PROBIER ES AUS:
Gib bitte an, wie viele der Zeilen unten die Zeichenfolge „brain“ enthalten, und nenne nur die Zahl. Groß- und Kleinschreibung zählt.

ZEILEN IM AUSZUG:

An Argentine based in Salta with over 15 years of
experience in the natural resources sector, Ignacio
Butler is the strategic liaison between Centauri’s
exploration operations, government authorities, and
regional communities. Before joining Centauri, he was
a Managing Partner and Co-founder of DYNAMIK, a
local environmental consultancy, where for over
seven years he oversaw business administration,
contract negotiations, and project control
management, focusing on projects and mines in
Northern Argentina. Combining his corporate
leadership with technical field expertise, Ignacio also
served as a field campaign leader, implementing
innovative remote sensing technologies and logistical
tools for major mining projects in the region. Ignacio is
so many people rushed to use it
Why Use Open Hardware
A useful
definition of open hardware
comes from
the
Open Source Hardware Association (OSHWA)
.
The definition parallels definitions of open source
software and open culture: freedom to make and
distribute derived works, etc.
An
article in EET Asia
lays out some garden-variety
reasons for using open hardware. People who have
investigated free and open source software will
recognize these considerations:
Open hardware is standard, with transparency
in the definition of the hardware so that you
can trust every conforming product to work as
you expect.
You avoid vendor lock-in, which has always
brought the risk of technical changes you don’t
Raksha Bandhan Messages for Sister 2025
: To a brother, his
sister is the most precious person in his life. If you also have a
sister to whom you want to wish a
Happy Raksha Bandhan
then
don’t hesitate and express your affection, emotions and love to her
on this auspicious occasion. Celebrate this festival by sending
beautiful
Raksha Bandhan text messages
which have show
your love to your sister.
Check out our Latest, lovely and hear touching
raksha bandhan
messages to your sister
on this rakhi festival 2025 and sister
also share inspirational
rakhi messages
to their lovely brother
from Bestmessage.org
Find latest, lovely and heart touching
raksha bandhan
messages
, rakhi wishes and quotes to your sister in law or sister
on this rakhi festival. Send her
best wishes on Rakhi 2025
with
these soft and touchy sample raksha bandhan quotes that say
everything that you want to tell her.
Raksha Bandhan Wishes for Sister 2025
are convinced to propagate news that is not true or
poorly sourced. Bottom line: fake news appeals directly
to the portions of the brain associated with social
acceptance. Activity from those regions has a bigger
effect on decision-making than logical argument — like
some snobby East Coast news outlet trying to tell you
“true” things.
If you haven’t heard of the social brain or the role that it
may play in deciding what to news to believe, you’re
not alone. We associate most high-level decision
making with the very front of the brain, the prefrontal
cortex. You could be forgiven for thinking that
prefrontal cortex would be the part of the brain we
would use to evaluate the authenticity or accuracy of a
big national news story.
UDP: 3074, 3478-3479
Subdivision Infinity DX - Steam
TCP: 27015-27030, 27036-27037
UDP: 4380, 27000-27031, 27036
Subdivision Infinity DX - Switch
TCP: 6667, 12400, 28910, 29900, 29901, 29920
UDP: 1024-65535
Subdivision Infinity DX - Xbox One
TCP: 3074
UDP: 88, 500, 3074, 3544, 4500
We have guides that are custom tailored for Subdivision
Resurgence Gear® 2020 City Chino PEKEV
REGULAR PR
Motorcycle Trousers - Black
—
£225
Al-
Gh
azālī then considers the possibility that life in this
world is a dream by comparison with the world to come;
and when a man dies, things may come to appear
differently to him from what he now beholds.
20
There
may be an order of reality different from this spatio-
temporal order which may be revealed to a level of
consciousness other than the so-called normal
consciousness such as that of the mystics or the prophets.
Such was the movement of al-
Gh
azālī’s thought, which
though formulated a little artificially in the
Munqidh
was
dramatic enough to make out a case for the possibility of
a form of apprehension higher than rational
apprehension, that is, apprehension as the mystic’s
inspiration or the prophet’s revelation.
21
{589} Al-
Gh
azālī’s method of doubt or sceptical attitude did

ERGEBNIS:
4